I created this blog to share my opinions, stories, recommendations, etc. I hope you find it useful!

Cerpen: Makan Enak Setiap Hari


 

Johan terus menyodok-nyodok pasir yang ada dipinggiran sungai dan memasukkannya ke gerobak sorong berwarna merah yang sudah karatan itu. Bajunya basah karena cucuran keringat, kulitnya gosong ditimpa teriknya matahari. Meski demikian, remaja berusia 13 tahun itu terlihat sangat bersemangat dan seperti tidak merasa lelah sedikitpun. Dia mendorong gerobak sorong yang sudah dipenuhi pasir itu ke samping rumahnya yang berjarak kurang lebih 200-meter dari sungai. Ini adalah muatan pasir yang kesekian kalinya untuk hari ini sejak dia memulai pekerjaannya dari pukul 9 pagi tadi. Sejatinya, hari ini dan 2 minggu kedepan adalah kesempatan untuk menikmati hari dengan bersantai dan berlibur atau sekedar bermain-main dengan teman-temannya. Namun tidak dengan Johan, hari pertama libur pertengahan semester ini dia manfaatkan untuk mencari uang jajan tambahan.
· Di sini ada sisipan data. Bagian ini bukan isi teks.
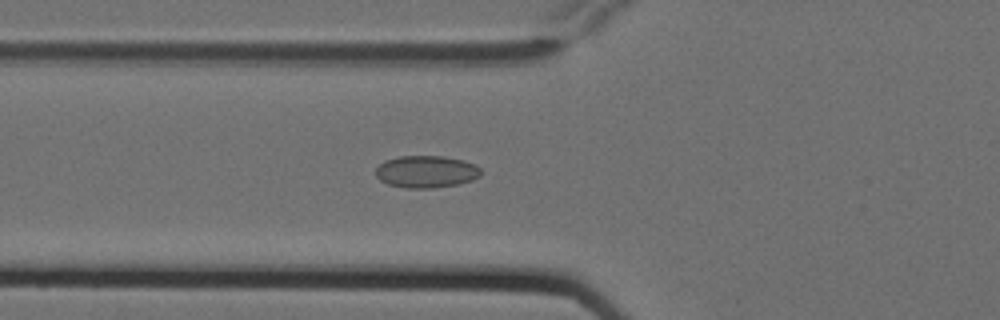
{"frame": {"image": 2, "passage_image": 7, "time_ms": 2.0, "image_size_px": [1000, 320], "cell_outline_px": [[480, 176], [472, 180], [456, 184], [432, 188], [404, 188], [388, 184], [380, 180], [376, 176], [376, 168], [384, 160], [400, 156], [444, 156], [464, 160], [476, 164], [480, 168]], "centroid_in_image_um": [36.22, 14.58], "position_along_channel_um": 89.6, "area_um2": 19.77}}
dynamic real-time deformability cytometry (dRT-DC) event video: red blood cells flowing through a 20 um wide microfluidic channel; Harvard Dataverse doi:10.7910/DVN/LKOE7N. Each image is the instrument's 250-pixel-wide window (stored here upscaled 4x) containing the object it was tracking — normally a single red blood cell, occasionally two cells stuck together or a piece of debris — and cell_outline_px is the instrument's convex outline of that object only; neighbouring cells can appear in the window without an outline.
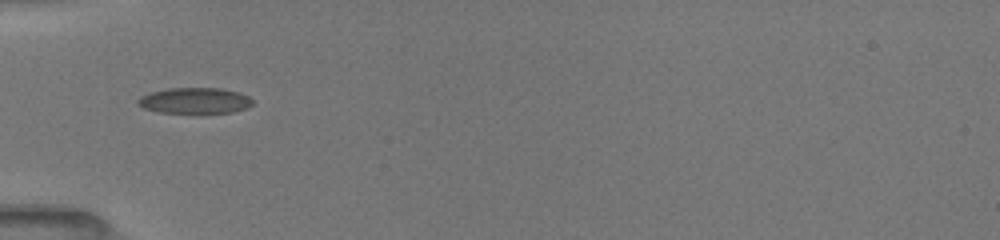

Diusianya yang masih sangat muda, Johan bisa dibilang sangat berbeda dari teman-teman seangkatannya. Dia giat membantu orang tua, berperilaku sopan dan sangat mengerti keadaan keluarganya. Hari ini dia bekerja seperti tidak mengenal waktu. Dia terus mengeruk pasir di sungai, memindahkannya ke gerobak sorong dan mendorongnya sampai ke halaman samping rumah. Saat sedang asik memuat pasir, Johan sayup-sayup mendengar namanya dipanggil.

“Bang Johan, Bang Johan…” suara itu tidak asing.

“Bang Johan, Bang…” suara itu semakin dekat dan Johan menoleh ke sumber suara.

Johan tersenyum lebar mengetahui bahwa teriakan itu berasal dari Icha. Icha adalah adik Johan berusia 5 tahun yang tingkahnya sangat menggemaskan.

“Bang, kata ibu sudah waktunya makan siang, ayo makan!” Icha menarik tangan abang yang sangat dia sayangi itu.

“Seharusnya kamu ga perlu ke sini, bahaya dik!” kata Johan dengan lembut sambil menggendong adiknya keatas gerobak sorong yang setengahnya sudah terisi pasir. Johan mendorong gerobaknya dan terlihat Icha tersenyum kegirangan karena dia tidak perlu jalan kaki untuk sampai ke rumah. Sesekali Johan mempercepat dorongannya untuk menghibur adiknya. Benar saja, kali ini Icha tertawa lebar sampai-sampai bunyi tawanya itu membuat Johan ikut tertawa, ditambah poni adiknya yang sangat tipis sedang beterbangan ditiup angin, membuat Icha tampak semakin menggemaskan. Johan dan Icha adalah kakak-adik yang saling menyayangi.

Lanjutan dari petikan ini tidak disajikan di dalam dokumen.